Pendant longtemps, la carrière de Thomas, à Casablanca, est restée une énigme. On y connaissait des outils de pierre vieux de plus d’un million d’années. On y découvrait aussi des fossiles humains prometteurs. Mais sans datation fiable, leur place dans l’histoire des origines humaines demeurait incertaine, confinée à une zone grise de la recherche. Ce flou est désormais levé. Après quatorze ans d’attente, les homininés de la carrière de Thomas ont été datés avec une précision exceptionnelle : 773 000 ans. Une avancée majeure, qui redonne à l’Afrique du Nord-Ouest un rôle central dans l’histoire du genre Homo. Cette percée repose sur un enregistrement magnéto stratigraphique de très haute résolution. Les sédiments ont conservé la trace détaillée de la transition Brunhes/Matuyama, la dernière grande inversion du champ magnétique terrestre, survenue il y a environ 773 000 ans. Ce repère mondial constitue l’un des marqueurs chronologiques les plus fiables du Pléistocène.
Une datation qui change tout
La « Grotte à Hominidés » de Casablanca est, à cet égard, exceptionnelle.
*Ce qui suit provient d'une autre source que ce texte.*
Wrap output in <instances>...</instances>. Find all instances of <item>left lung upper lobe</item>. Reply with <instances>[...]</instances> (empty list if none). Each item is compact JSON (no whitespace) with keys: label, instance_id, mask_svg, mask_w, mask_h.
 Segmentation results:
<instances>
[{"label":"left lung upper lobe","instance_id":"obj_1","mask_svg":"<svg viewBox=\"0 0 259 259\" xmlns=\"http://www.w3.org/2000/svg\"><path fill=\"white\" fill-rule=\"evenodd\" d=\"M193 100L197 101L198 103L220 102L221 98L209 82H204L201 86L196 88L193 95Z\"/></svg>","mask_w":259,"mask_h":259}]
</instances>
La rapidité de la sédimentation et la continuité des dépôts ont permis d’enregistrer ce signal avec une finesse rarement atteinte en Afrique pour cette période, où la datation reste souvent fragile. Ce cadre chronologique éclaire enfin des fossiles longtemps énigmatiques, notamment la mandibule adulte découverte en 2008 par le préhistorien Jean-Paul Raynal. Faute de repères solides, son interprétation était restée prudente. Selon le paléoanthropologue Jean-Jacques Hublin, ces restes appartiennent à un Homo erectus tardif et évolué, situé très près de la racine de notre lignée. Les mandibules, dents et vertèbres révèlent une combinaison de traits archaïques et dérivés, compatible avec une population africaine sœur d’Homo antecessor, connu en Europe et daté d’environ 800 000 ans. Nous sommes là à un moment clé, proche de la divergence entre les lignées humaines africaines et eurasiatiques.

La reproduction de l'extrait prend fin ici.